UMH 60x15x69 [M8] / N38 - magnetic holder with hook

Advantages as well as disadvantages of neodymium magnets.

Besides their remarkable strength, neodymium magnets offer the following advantages:

• They do not lose strength, even over around ten years – the decrease in power is only ~1% (based on measurements),
• They do not lose their magnetic properties even under close interference source,
• In other words, due to the smooth layer of gold, the element looks attractive,
• Magnets are distinguished by impressive magnetic induction on the outer layer,
• Made from properly selected components, these magnets show impressive resistance to high heat, enabling them to function (depending on their form) at temperatures up to 230°C and above...
• Thanks to the option of flexible forming and adaptation to individualized needs, NdFeB magnets can be created in a variety of forms and dimensions, which expands the range of possible applications,
• Versatile presence in high-tech industry – they are used in data components, drive modules, advanced medical instruments, as well as complex engineering applications.
• Relatively small size with high pulling force – neodymium magnets offer high power in small dimensions, which makes them useful in miniature devices

Drawbacks and weaknesses of neodymium magnets and proposals for their use:

• To avoid cracks under impact, we recommend using special steel housings. Such a solution secures the magnet and simultaneously increases its durability.
• When exposed to high temperature, neodymium magnets suffer a drop in force. Often, when the temperature exceeds 80°C, their power decreases (depending on the size and shape of the magnet). For those who need magnets for extreme conditions, we offer [AH] versions withstanding up to 230°C
• When exposed to humidity, magnets start to rust. For applications outside, it is recommended to use protective magnets, such as magnets in rubber or plastics, which secure oxidation and corrosion.
• We recommend a housing - magnetic holder, due to difficulties in creating threads inside the magnet and complex forms.
• Possible danger related to microscopic parts of magnets pose a threat, if swallowed, which becomes key in the context of child safety. It is also worth noting that small elements of these magnets are able to complicate diagnosis medical in case of swallowing.
• With budget limitations the cost of neodymium magnets is a challenge,

Best holding force of the magnet in ideal parameters – what contributes to it?

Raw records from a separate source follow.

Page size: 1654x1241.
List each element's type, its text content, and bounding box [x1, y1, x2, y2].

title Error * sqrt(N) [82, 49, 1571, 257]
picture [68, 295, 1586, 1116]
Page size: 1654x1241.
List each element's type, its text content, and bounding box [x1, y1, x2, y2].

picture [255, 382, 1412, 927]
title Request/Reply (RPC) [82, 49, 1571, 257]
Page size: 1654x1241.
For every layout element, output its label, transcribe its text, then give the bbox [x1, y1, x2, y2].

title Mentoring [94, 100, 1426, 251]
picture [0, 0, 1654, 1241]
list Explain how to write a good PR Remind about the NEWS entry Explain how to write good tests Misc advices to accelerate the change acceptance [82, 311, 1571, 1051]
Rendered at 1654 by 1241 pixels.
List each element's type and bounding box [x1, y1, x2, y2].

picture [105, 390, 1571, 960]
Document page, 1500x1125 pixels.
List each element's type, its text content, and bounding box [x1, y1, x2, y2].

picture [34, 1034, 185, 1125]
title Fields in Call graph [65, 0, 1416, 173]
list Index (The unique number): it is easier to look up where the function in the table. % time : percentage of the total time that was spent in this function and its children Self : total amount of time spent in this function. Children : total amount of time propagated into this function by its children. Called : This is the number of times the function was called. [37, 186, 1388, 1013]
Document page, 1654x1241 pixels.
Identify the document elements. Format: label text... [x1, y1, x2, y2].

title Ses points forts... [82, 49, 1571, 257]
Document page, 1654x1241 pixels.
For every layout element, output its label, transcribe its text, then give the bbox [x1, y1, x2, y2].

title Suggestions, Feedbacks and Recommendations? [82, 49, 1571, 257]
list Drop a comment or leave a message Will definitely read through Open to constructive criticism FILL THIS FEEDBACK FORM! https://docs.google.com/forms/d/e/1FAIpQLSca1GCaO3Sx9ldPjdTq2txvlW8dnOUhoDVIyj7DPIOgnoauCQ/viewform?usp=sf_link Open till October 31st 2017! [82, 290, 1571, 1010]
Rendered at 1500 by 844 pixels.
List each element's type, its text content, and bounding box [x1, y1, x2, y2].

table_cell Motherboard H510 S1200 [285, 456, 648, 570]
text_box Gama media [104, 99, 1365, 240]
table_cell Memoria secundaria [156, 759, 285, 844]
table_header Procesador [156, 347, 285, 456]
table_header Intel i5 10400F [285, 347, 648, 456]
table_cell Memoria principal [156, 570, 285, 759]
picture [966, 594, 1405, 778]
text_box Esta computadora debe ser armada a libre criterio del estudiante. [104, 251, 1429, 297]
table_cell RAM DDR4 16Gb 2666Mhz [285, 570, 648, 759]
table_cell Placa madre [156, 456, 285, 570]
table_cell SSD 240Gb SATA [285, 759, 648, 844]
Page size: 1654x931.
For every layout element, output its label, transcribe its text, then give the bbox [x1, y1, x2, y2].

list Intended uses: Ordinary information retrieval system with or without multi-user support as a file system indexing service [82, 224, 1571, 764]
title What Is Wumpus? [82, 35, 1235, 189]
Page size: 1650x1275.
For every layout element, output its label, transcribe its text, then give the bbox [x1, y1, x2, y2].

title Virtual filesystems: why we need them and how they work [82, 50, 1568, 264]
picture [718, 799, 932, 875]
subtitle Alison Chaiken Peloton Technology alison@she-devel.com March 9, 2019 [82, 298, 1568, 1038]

The load parameter shown represents the peak performance, recorded under optimal environment, specifically:

• on a plate made of mild steel, effectively closing the magnetic field
• with a thickness minimum 10 mm
• with a surface cleaned and smooth
• with total lack of distance (no impurities)
• under vertical application of breakaway force (90-degree angle)
• at temperature approx. 20 degrees Celsius

Impact of factors on magnetic holding capacity in practice

In real-world applications, the real power depends on several key aspects, listed from most significant:

• Air gap (betwixt the magnet and the plate), since even a microscopic clearance (e.g. 0.5 mm) results in a decrease in lifting capacity by up to 50% (this also applies to paint, rust or dirt).
• Loading method – catalog parameter refers to pulling vertically. When applying parallel force, the magnet holds much less (often approx. 20-30% of maximum force).
• Base massiveness – insufficiently thick sheet causes magnetic saturation, causing part of the power to be wasted into the air.
• Material composition – different alloys reacts the same. Alloy additives worsen the interaction with the magnet.
• Surface structure – the more even the surface, the better the adhesion and stronger the hold. Roughness creates an air distance.
• Heat – neodymium magnets have a sensitivity to temperature. At higher temperatures they are weaker, and at low temperatures they can be stronger (up to a certain limit).

* Holding force was tested on a smooth steel plate of 20 mm thickness, when the force acted perpendicularly, whereas under attempts to slide the magnet the holding force is lower. In addition, even a minimal clearance {between} the magnet’s surface and the plate decreases the load capacity.